The knowledge contained within the system grows over time as more subject matter experts contribute their experience, becoming a tireless and virtually unlimited partner to the support team. As the NetOps team gains knowledge, or new networking technologies are introduced to the network, changing troubleshooting methods are captured automatically, allowing the number of automation to grow to support network changes.

Capturing your engineer’s knowledge makes your NetOps team stronger and more impactful to the business. NetBrain network automation facilitates sharing knowledge and improving the ability of every engineer to address a wider range of network issues without the need for each engineer to have extensive training on every device and possible scenario. And as the workforce changes over time, NetBrain’s network automation platform retains the entirety of their collective knowledge and makes it easy to empower new employees.
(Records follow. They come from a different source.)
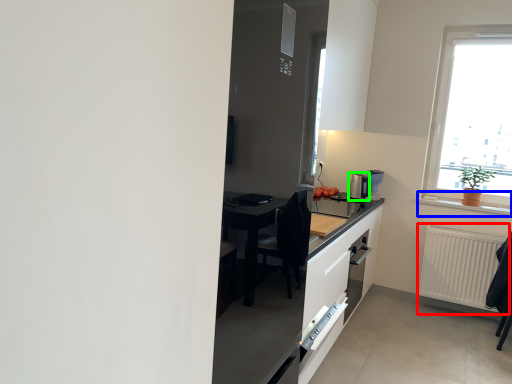
Question: Considering the real-world distances, which object is farthest from radiator (highlighted by a red box)? window sill (highlighted by a blue box) or coffee machine (highlighted by a green box)?

Choices:
 (A) window sill
 (B) coffee machine

Answer: (B)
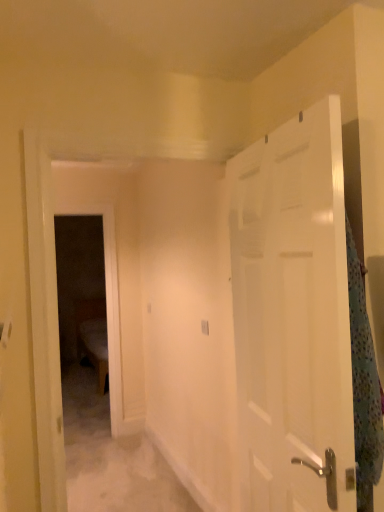
Question: In the image, is white glossy door at right positioned in front of or behind fluffy polka dot blanket at right?

Choices:
 (A) behind
 (B) front

Answer: (B)

Question: Considering the positions of point pyautogui.click(x=329, y=323) and point pyautogui.click(x=374, y=360), is point pyautogui.click(x=329, y=323) closer or farther from the camera than point pyautogui.click(x=374, y=360)?

Choices:
 (A) farther
 (B) closer

Answer: (B)

Question: From a real-world perspective, is white glossy door at right physically located above or below fluffy polka dot blanket at right?

Choices:
 (A) above
 (B) below

Answer: (A)

Question: Considering the positions of fluffy polka dot blanket at right and white glossy door at right in the image, is fluffy polka dot blanket at right bigger or smaller than white glossy door at right?

Choices:
 (A) small
 (B) big

Answer: (A)

Question: Considering the positions of point (355, 260) and point (334, 239), is point (355, 260) closer or farther from the camera than point (334, 239)?

Choices:
 (A) closer
 (B) farther

Answer: (B)

Question: Is fluffy polka dot blanket at right taller or shorter than white glossy door at right?

Choices:
 (A) tall
 (B) short

Answer: (B)

Question: Is fluffy polka dot blanket at right to the left or to the right of white glossy door at right in the image?

Choices:
 (A) left
 (B) right

Answer: (B)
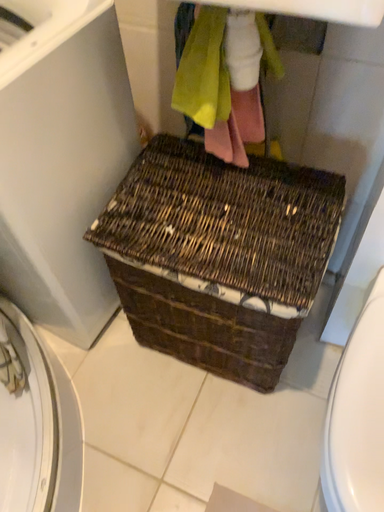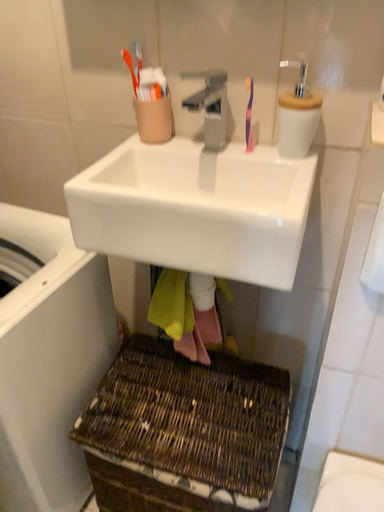
Question: How did the camera likely rotate when shooting the video?

Choices:
 (A) rotated downward
 (B) rotated upward

Answer: (B)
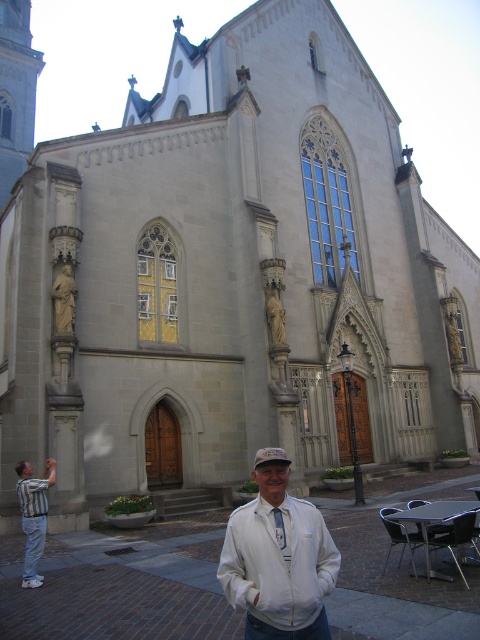
Can you confirm if white matte jacket at center is positioned above striped fabric shirt at lower left?

No, white matte jacket at center is not above striped fabric shirt at lower left.

At what (x,y) coordinates should I click in order to perform the action: click on white matte jacket at center. Please return your answer as a coordinate pair (x, y). The width and height of the screenshot is (480, 640). Looking at the image, I should click on (277, 557).

Which is in front, point (228, 600) or point (24, 573)?

Point (228, 600)

Can you confirm if white matte jacket at center is thinner than striped cotton shirt at lower left?

Correct, white matte jacket at center's width is less than striped cotton shirt at lower left's.

Who is more distant from viewer, (273, 592) or (28, 545)?

The point (28, 545) is behind.

Where is `white matte jacket at center`? This screenshot has height=640, width=480. white matte jacket at center is located at coordinates (277, 557).

Does striped cotton shirt at lower left have a greater height compared to striped fabric shirt at lower left?

Yes, striped cotton shirt at lower left is taller than striped fabric shirt at lower left.

How far apart are striped cotton shirt at lower left and striped fabric shirt at lower left?

striped cotton shirt at lower left and striped fabric shirt at lower left are 9.73 feet apart.

What are the coordinates of `striped cotton shirt at lower left` in the screenshot? It's located at (34, 515).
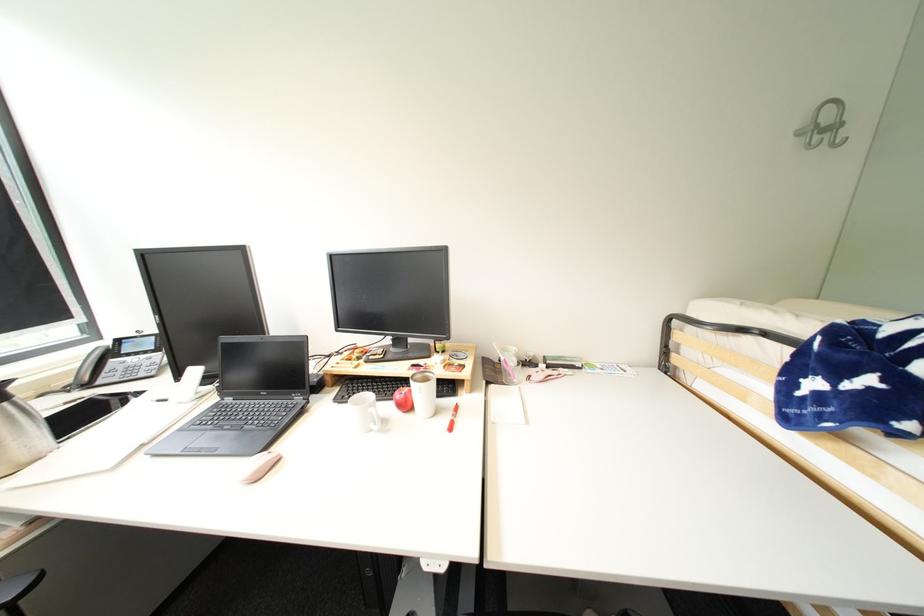
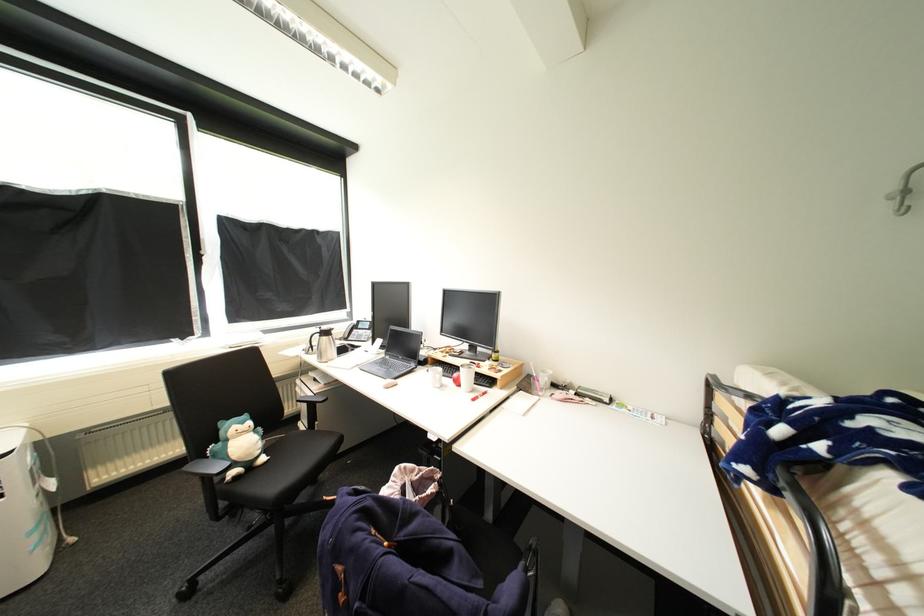
Where in the second image is the point corresponding to (148,448) from the first image?

(363, 366)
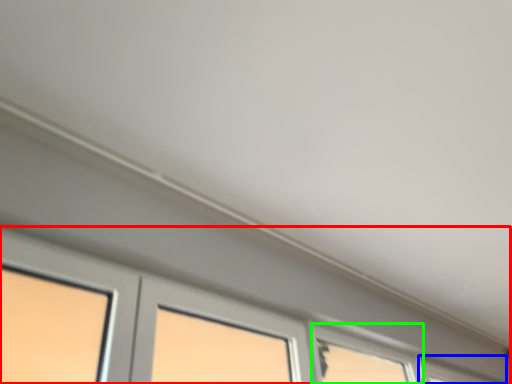
Question: Which object is positioned farthest from window (highlighted by a red box)? Select from window (highlighted by a blue box) and window (highlighted by a green box).

Choices:
 (A) window
 (B) window

Answer: (B)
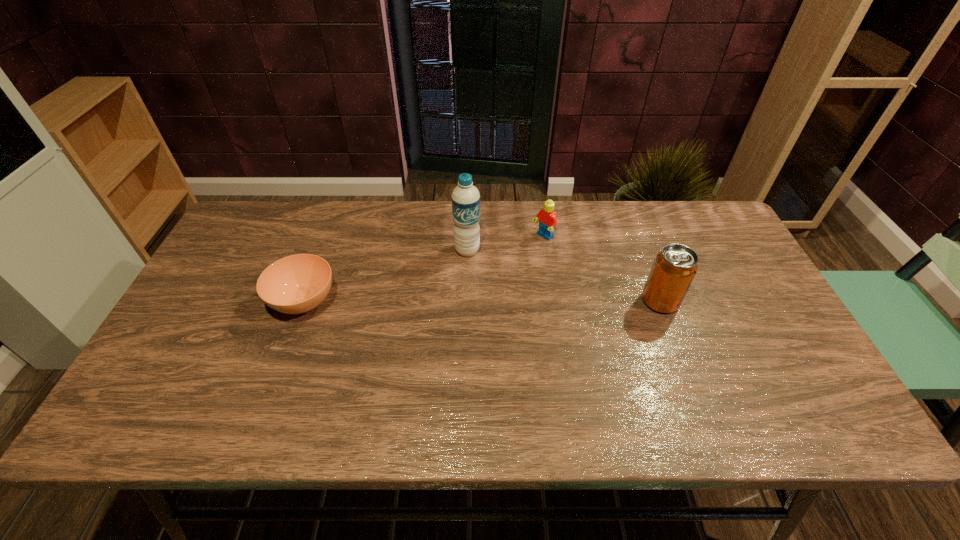
Find the location of a particular element. free space located 0.250m on the label of the second object from left to right is located at coordinates (454, 326).

Locate an element on the screen. vacant space located on the label of the second object from left to right is located at coordinates (464, 271).

Locate an element on the screen. Image resolution: width=960 pixels, height=540 pixels. free space located on the label of the second object from left to right is located at coordinates (448, 355).

Locate an element on the screen. The height and width of the screenshot is (540, 960). vacant space located 0.130m on the face of the third object from left to right is located at coordinates (507, 263).

The image size is (960, 540). In order to click on free location located on the face of the third object from left to right in this screenshot , I will do `click(488, 276)`.

You are a GUI agent. You are given a task and a screenshot of the screen. Output one action in this format:
    pyautogui.click(x=<x>, y=<y>)
    Task: Click on the vacant space situated on the face of the third object from left to right
    This screenshot has width=960, height=540.
    Given the screenshot: What is the action you would take?
    pyautogui.click(x=441, y=311)

Locate an element on the screen. water bottle that is positioned at the far edge is located at coordinates (465, 197).

At what (x,y) coordinates should I click in order to perform the action: click on Lego located in the far edge section of the desktop. Please return your answer as a coordinate pair (x, y). This screenshot has height=540, width=960. Looking at the image, I should click on [547, 218].

The width and height of the screenshot is (960, 540). Find the location of `free region at the far edge of the desktop`. free region at the far edge of the desktop is located at coordinates (381, 204).

This screenshot has height=540, width=960. Identify the location of vacant region at the near edge of the desktop. (714, 375).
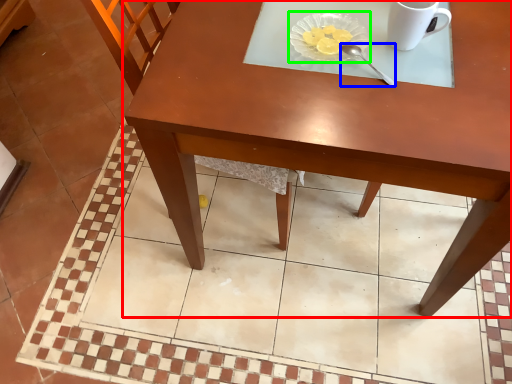
Question: Which object is the closest to the table (highlighted by a red box)? Choose among these: spoon (highlighted by a blue box) or glass plate (highlighted by a green box).

Choices:
 (A) spoon
 (B) glass plate

Answer: (B)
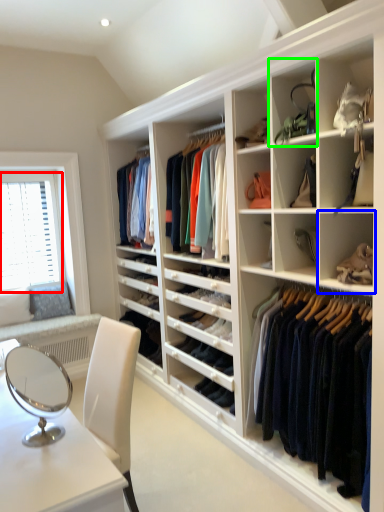
Question: Considering the real-world distances, which object is farthest from window screen (highlighted by a red box)? shelf (highlighted by a blue box) or shelf (highlighted by a green box)?

Choices:
 (A) shelf
 (B) shelf

Answer: (A)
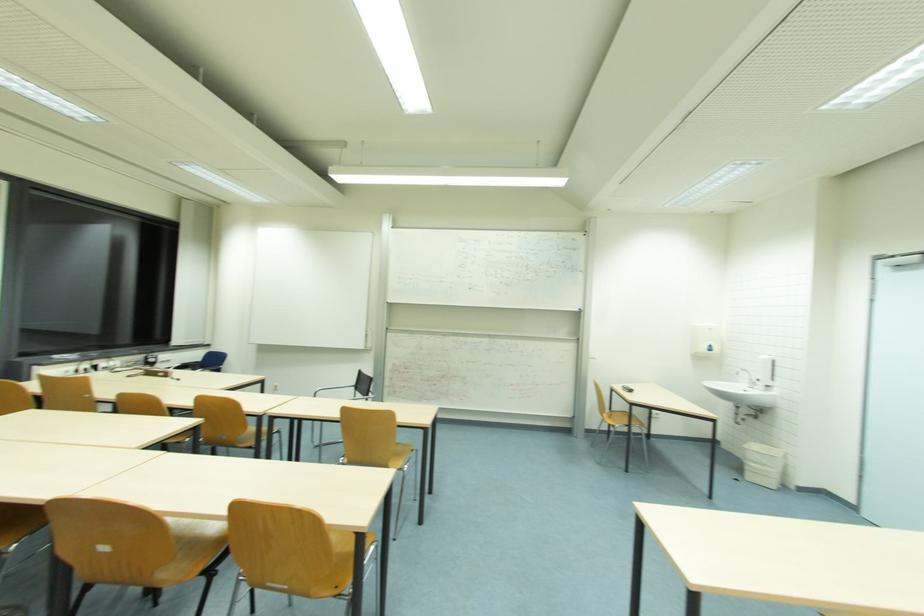
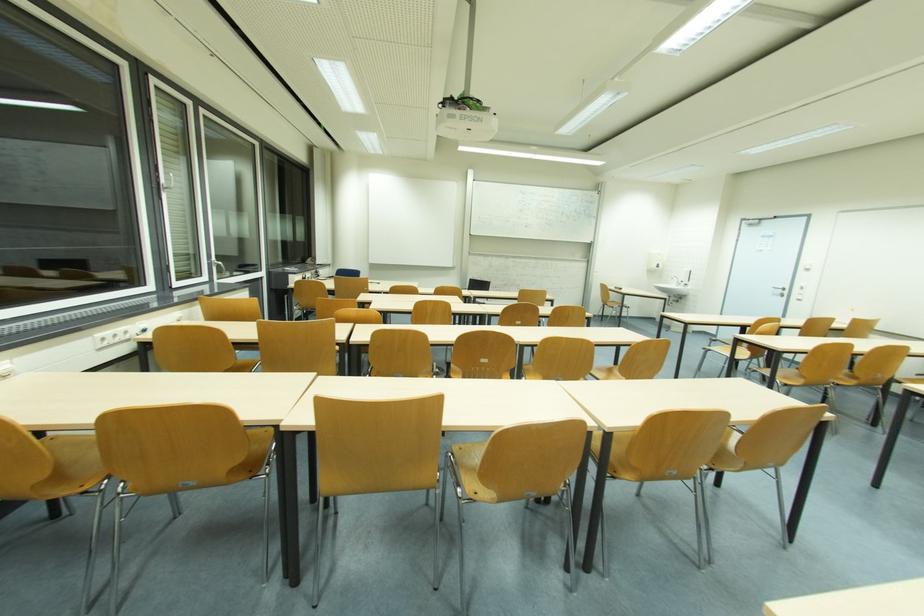
Based on the photo, which direction would the cameraman need to move to produce the second image?

A: The movement direction of the cameraman is left, backward.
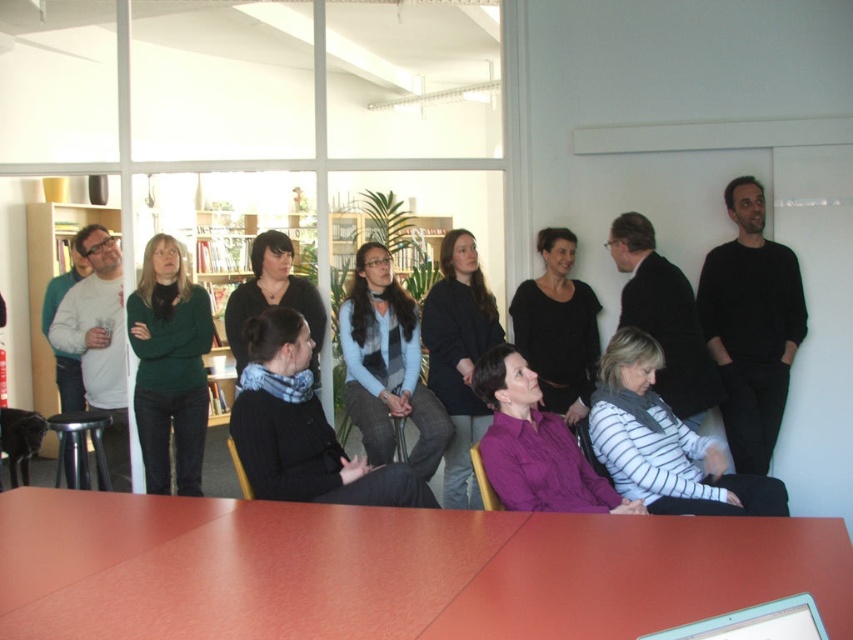
Between matte orange table at lower center and white striped sweater at lower center, which one is positioned higher?

Positioned higher is white striped sweater at lower center.

Who is more distant from viewer, (372, 563) or (747, 500)?

The point (747, 500) is more distant.

Where is `matte orange table at lower center`? Image resolution: width=853 pixels, height=640 pixels. matte orange table at lower center is located at coordinates (390, 570).

Does black matte sweater at right come behind black matte shirt at center?

Yes, black matte sweater at right is behind black matte shirt at center.

Does point (718, 273) come closer to viewer compared to point (564, 272)?

Yes.

Does point (753, 416) lie behind point (523, 321)?

No, (753, 416) is in front of (523, 321).

What are the coordinates of `black matte sweater at right` in the screenshot? It's located at (751, 324).

Can you confirm if black knit sweater at center is thinner than purple matte shirt at center?

Incorrect, black knit sweater at center's width is not less than purple matte shirt at center's.

Is point (312, 397) positioned behind point (453, 348)?

That is False.

Who is more forward, [250,365] or [457,440]?

Positioned in front is point [250,365].

Where is `black knit sweater at center`? black knit sweater at center is located at coordinates (303, 428).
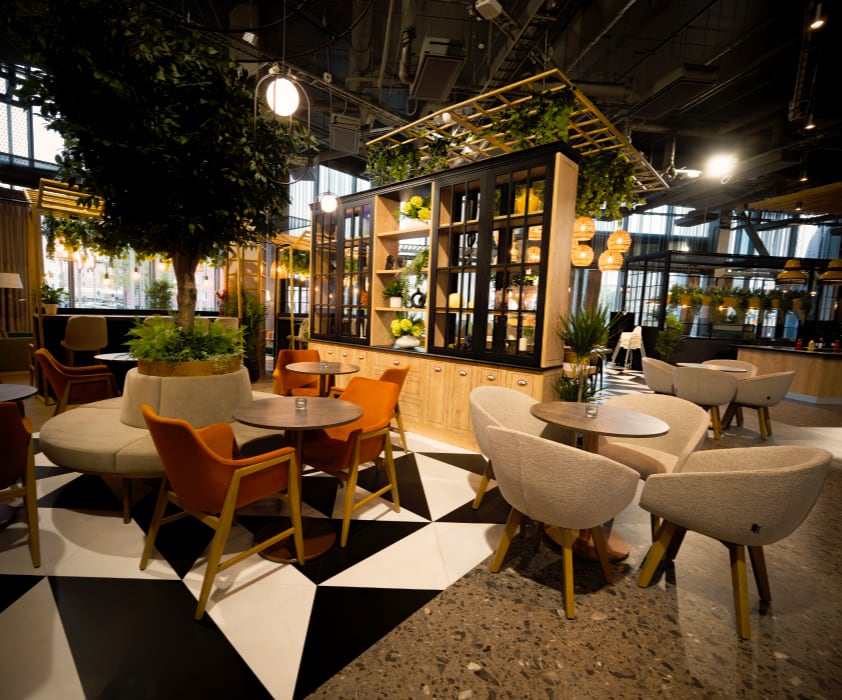
Identify the location of white tiles. The height and width of the screenshot is (700, 842). (45, 659), (91, 554), (251, 602), (444, 547), (448, 472), (419, 439), (388, 512), (56, 480), (40, 456).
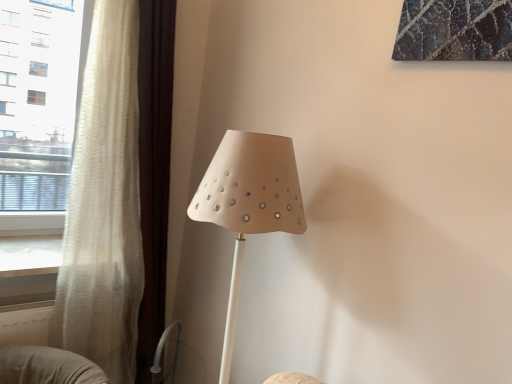
Image resolution: width=512 pixels, height=384 pixels. What do you see at coordinates (248, 202) in the screenshot?
I see `matte beige lampshade at center` at bounding box center [248, 202].

Where is `white sheer curtain at left`? The height and width of the screenshot is (384, 512). white sheer curtain at left is located at coordinates (37, 140).

From the image's perspective, is matte beige lampshade at center above or below white textured curtain at left?

matte beige lampshade at center is situated lower than white textured curtain at left in the image.

Which of these two, matte beige lampshade at center or white textured curtain at left, is wider?

matte beige lampshade at center.

Is matte beige lampshade at center turned away from white textured curtain at left?

No, matte beige lampshade at center is not facing away from white textured curtain at left.

Considering their positions, is matte beige lampshade at center located in front of or behind white textured curtain at left?

Clearly, matte beige lampshade at center is in front of white textured curtain at left.

Is the position of white textured curtain at left more distant than that of white sheer curtain at left?

No, the depth of white textured curtain at left is less than that of white sheer curtain at left.

Considering the sizes of white textured curtain at left and white sheer curtain at left in the image, is white textured curtain at left wider or thinner than white sheer curtain at left?

white textured curtain at left is wider than white sheer curtain at left.

Would you say white textured curtain at left is a long distance from white sheer curtain at left?

No, white textured curtain at left is not far from white sheer curtain at left.

In the scene shown: Is white sheer curtain at left at the back of white textured curtain at left?

Yes.

How distant is white sheer curtain at left from white textured curtain at left?

A distance of 78.72 centimeters exists between white sheer curtain at left and white textured curtain at left.

The width and height of the screenshot is (512, 384). I want to click on curtain below the white sheer curtain at left (from a real-world perspective), so click(104, 204).

Is white sheer curtain at left inside the boundaries of white textured curtain at left, or outside?

white sheer curtain at left is not inside white textured curtain at left, it's outside.

Considering the relative sizes of white sheer curtain at left and white textured curtain at left in the image provided, is white sheer curtain at left thinner than white textured curtain at left?

Yes, white sheer curtain at left is thinner than white textured curtain at left.

Which object is positioned more to the left, white textured curtain at left or matte beige lampshade at center?

white textured curtain at left is more to the left.

Find the location of a particular element. lamp below the white textured curtain at left (from a real-world perspective) is located at coordinates (248, 202).

From the picture: From a real-world perspective, which is physically below, white textured curtain at left or matte beige lampshade at center?

matte beige lampshade at center, from a real-world perspective.

Is white textured curtain at left next to matte beige lampshade at center?

white textured curtain at left and matte beige lampshade at center are not in contact.

Is white sheer curtain at left facing away from matte beige lampshade at center?

No.

In the scene shown: Who is bigger, white sheer curtain at left or matte beige lampshade at center?

matte beige lampshade at center is bigger.

Is white sheer curtain at left not inside matte beige lampshade at center?

white sheer curtain at left lies outside matte beige lampshade at center's area.

Is white sheer curtain at left positioned in front of matte beige lampshade at center?

No, white sheer curtain at left is further to the viewer.

Does matte beige lampshade at center touch white sheer curtain at left?

No.

Which of these two, matte beige lampshade at center or white sheer curtain at left, stands taller?

white sheer curtain at left.

This screenshot has height=384, width=512. Identify the location of window above the matte beige lampshade at center (from the image's perspective). (37, 140).

Can you confirm if matte beige lampshade at center is positioned to the left of white sheer curtain at left?

Incorrect, matte beige lampshade at center is not on the left side of white sheer curtain at left.

Identify the location of curtain behind the matte beige lampshade at center. (104, 204).

Identify the location of window above the white textured curtain at left (from a real-world perspective). (37, 140).

From the image, which object appears to be nearer to white sheer curtain at left, white textured curtain at left or matte beige lampshade at center?

The object closer to white sheer curtain at left is white textured curtain at left.

When comparing their distances from white sheer curtain at left, does matte beige lampshade at center or white textured curtain at left seem closer?

white textured curtain at left is positioned closer to the anchor white sheer curtain at left.

Which object lies further to the anchor point matte beige lampshade at center, white sheer curtain at left or white textured curtain at left?

Based on the image, white sheer curtain at left appears to be further to matte beige lampshade at center.

Which object lies further to the anchor point white textured curtain at left, matte beige lampshade at center or white sheer curtain at left?

Among the two, white sheer curtain at left is located further to white textured curtain at left.

Looking at this image, from the image, which object appears to be farther from matte beige lampshade at center, white textured curtain at left or white sheer curtain at left?

The object further to matte beige lampshade at center is white sheer curtain at left.

Estimate the real-world distances between objects in this image. Which object is closer to white textured curtain at left, white sheer curtain at left or matte beige lampshade at center?

matte beige lampshade at center lies closer to white textured curtain at left than the other object.

Locate an element on the screen. curtain located between white sheer curtain at left and matte beige lampshade at center in the left-right direction is located at coordinates (104, 204).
Network Automation Powers Strategic Growth

As network automation matures, operational efficiency climbs. Organizations that deploy NetBrain find their staff is more satisfied with their roles, and their value becomes problem-solving rather than simply repeating a mundane task over and over again. This allows them time to hone their advanced skills and learn new technologies that are personally rewarding from a career development point of view. These new skills include deploying and supporting public cloud networks, establishing highly flexible software-defined networking, data center interconnect and performance management, or exploring and adopting new digital transformation technologies.

With service tasks and tickets numbering into the hundreds or thousands per month, It’s clear that as enterprises advance their network automation maturity, operations become easier and more defendable. Advanced network automation maturity reduces costs and increases employee satisfaction while ensuring that a highly-functional and easily supportable network infrastructure is always available for every application installed across the enterprise, improving the entire bottom line of the company.